Exercise instructions:
1 - Can you print the text from the Zhang Ao passage between "Zhang Ao (died" and "Lü (r. 188–180BC).", inclusive?
2 - Could you carry the Zhang Ao biography forward from the point where it ends?

Extracted text:
══════════
Zhang Ao (died 182BC) was one of the feudal lords after the end of the Qin dynasty in 206BC.

Life
Born in the Kingdom of Zhao, he was the son of Zhang Er (張耳), a Zhao general and participated in his father's campaigns against the last armies of the Qin. The hegemon king Xiang Yu of Western Chu made Zhang Er king of Changshan (常山王) during the Eighteen Kingdoms Period, but Zhang Er changed his loyalty to Liu Bang, the eventual founder of the Han dynasty and was titled as King of Zhao. In 202BC, Zhang Er died and Zhang Ao succeeded him to the throne of Zhao. He married Liu Bang's daughter, Princess Yuan of Lu (posthumous title). In 198BC, his plot to kill Liu Bang was revealed, but he was pardoned and only demoted to Marquis of Xuanping (宣平侯). He was succeeded as king of Zhao by the emperor's young son Liu Ruyi. Zhang Ao died during the reign of Empress Lü (r. 188–180BC).
══════════
Record extracts:
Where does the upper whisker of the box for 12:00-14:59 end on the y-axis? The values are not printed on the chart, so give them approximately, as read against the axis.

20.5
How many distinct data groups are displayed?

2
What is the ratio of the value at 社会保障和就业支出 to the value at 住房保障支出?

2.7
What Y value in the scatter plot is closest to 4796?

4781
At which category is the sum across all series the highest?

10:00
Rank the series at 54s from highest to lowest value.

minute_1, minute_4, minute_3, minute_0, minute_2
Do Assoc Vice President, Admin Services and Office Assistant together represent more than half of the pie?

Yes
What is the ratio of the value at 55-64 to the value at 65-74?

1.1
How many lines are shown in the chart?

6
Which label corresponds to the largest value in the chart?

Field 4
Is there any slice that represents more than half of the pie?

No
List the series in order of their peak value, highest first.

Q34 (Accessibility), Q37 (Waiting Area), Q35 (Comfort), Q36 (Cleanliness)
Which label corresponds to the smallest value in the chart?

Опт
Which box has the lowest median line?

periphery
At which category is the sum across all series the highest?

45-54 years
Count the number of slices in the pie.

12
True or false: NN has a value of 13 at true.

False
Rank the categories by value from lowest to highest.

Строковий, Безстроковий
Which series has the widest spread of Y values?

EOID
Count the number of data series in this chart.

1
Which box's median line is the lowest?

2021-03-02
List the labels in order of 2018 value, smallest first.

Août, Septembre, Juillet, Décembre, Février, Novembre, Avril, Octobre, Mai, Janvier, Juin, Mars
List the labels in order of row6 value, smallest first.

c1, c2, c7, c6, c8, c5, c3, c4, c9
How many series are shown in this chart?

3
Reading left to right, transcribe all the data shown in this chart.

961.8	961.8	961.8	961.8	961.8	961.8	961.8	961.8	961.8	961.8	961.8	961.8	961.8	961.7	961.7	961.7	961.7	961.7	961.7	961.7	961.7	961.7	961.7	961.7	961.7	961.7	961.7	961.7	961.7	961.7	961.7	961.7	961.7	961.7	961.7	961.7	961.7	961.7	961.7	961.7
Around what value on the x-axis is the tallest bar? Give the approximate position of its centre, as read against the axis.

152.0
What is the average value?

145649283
══════════
Answers to the problems:
1 -
Zhang Ao (died 182BC) was one of the feudal lords after the end of the Qin dynasty in 206BC.

Life
Born in the Kingdom of Zhao, he was the son of Zhang Er (張耳), a Zhao general and participated in his father's campaigns against the last armies of the Qin. The hegemon king Xiang Yu of Western Chu made Zhang Er king of Changshan (常山王) during the Eighteen Kingdoms Period, but Zhang Er changed his loyalty to Liu Bang, the eventual founder of the Han dynasty and was titled as King of Zhao. In 202BC, Zhang Er died and Zhang Ao succeeded him to the throne of Zhao. He married Liu Bang's daughter, Princess Yuan of Lu (posthumous title). In 198BC, his plot to kill Liu Bang was revealed, but he was pardoned and only demoted to Marquis of Xuanping (宣平侯). He was succeeded as king of Zhao by the emperor's young son Liu Ruyi. Zhang Ao died during the reign of Empress Lü (r. 188–180BC).

2 -
Legacy
His posthumous title was Marquis Wu (武侯), but he was also venerated as King Yuan of Lu (魯元王). Zhang Ao's daughter Zhang Yan became the wife of Emperor Hui (r. 195–188BC), her uncle.

Sources
 Cang Xiuliang (1991). 《史記辭典》 [Shiji Cidian], Jinan: Shandong Jiaoyu Chubanshe, p. 503. 
 Cang Xiuliang (1996). 《漢書辭典》 [Hanshu Cidian], Jinan: Shandong Jiaoyu Chubanshe, p. 679.